Contrapositive: Given a statement of the form $$\text{If $p$, then $q$}$$The contrapositive of this statement is $$\text{If not $q$, then not $p$}$$
If you prove the contrapositive, that is first you assume that $q$ is not true, and then prove that $p$ is not true, you have proven that if $p$ is true, then $q$ is true. As if $q$ was false, then $p$ would be false.
So, in your question, let $$p=\text{$x$ and $y$ are odd integers}$$ and $$q=\text{$xy$ is odd}$$
The statement you are trying to prove is $$\text{If $p$, then $q$}$$ which when written is words is $$\text{If $x$ and $y$ are odd integers, then $xy$ is odd}$$
The contrapositive of this statement would be $$\text{If $xy$ is not odd, then either $x$ or $y$ is not odd}$$
Contradiction: A proof by contradiction is very similar to a proof by contrapositive. As in, you start both proofs by assuming that $q$ is not true. But in a proof by contrapositive, you attempt to prove that if $q$ is not true, then $p$ is also not true. In a proof by contradiction, you try to reach a contradiction under the assumption that if $p$ is true and if $q$ is false, then we get some contradiction.
In a proof by contrapositive, you are not assuming that $p$ is true, whereas in a proof by contradiction, you are assuming that $p$ is true.

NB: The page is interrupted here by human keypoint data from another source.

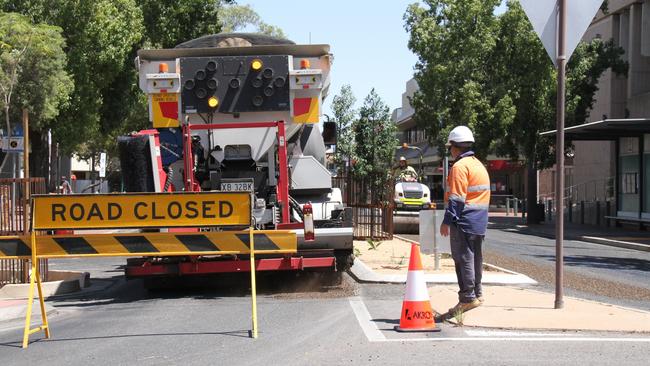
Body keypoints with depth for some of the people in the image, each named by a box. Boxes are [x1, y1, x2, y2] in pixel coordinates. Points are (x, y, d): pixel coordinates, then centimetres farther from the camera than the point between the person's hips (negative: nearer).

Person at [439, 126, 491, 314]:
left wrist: (447, 221, -17)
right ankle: (477, 294, 22)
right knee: (475, 257, 15)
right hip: (479, 222, 9)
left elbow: (456, 198, -18)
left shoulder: (460, 166, -12)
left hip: (464, 221, -9)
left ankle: (468, 297, -8)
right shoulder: (479, 165, 18)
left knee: (463, 258, -6)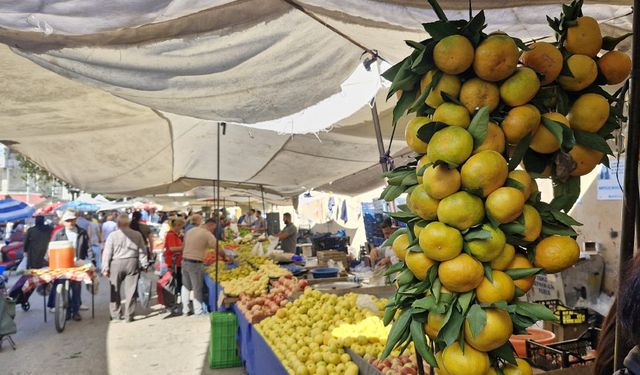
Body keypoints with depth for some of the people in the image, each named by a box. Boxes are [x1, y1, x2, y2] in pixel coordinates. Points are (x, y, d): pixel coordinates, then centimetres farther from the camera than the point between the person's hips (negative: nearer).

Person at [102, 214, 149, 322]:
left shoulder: (113, 235, -5)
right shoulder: (137, 235, 1)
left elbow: (107, 253, -4)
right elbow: (142, 252, 4)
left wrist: (105, 268, 1)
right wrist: (144, 265, 12)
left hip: (116, 264, -1)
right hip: (132, 263, 1)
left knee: (115, 291, 12)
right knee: (131, 291, 4)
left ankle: (116, 314, 19)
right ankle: (129, 316, 7)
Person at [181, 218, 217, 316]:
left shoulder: (190, 230, 10)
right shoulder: (207, 234, -11)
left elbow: (185, 244, 14)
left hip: (184, 261, 7)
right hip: (195, 263, -7)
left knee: (186, 286, 17)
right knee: (197, 288, 4)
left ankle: (185, 310, 24)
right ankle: (198, 311, 11)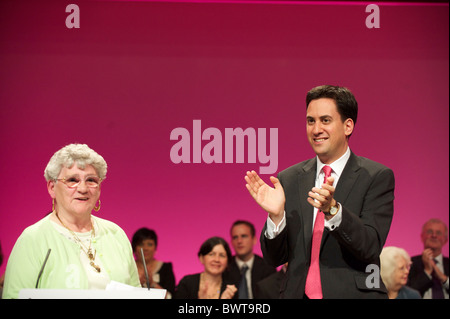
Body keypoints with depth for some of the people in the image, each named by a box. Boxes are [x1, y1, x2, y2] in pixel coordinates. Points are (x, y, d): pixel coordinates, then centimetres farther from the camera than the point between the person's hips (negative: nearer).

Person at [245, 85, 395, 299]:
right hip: (298, 294, 3)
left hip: (353, 293, -3)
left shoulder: (377, 177, -5)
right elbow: (275, 258, 3)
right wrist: (276, 215, -14)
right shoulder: (289, 179, 5)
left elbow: (371, 247, -15)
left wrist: (332, 209, -27)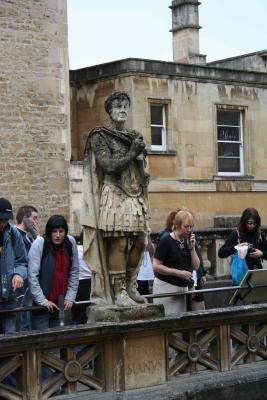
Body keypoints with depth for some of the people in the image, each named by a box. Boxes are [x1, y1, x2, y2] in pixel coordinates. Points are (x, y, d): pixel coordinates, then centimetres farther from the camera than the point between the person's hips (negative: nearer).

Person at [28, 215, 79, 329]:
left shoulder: (70, 242, 1)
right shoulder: (39, 243, -10)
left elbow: (74, 272, 7)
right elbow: (32, 275, -13)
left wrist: (70, 297, 1)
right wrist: (42, 301, -14)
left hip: (61, 304, 4)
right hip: (41, 305, -4)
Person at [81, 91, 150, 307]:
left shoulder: (135, 136, 18)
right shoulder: (100, 137, 0)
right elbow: (109, 165, -10)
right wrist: (132, 152, -8)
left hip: (136, 197, 6)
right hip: (115, 196, -6)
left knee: (139, 243, 2)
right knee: (119, 244, -11)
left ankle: (130, 285, 13)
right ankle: (118, 291, -6)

So, given a statement of the form $$\text{If $p$, then $q$}$$ A proof by contradiction would start with $$\text{Suppose that $p$ is true and suppose that $q$ is false}$$ and then proceed to arrive at a contradiction. This contradiction might very well be that $q$ being false implies that $p$ is false and in which case the proof by contradiction becomes a proof by contrapositive. This case is a bit subtle though.
So, if you want to prove the statement in question by a contradiction. Then you should start your proof like $$\text{Suppose that $x$ and $y$ are odd integers and also suppose that $xy$ is not odd}$$ and then proceed to find a contradiction.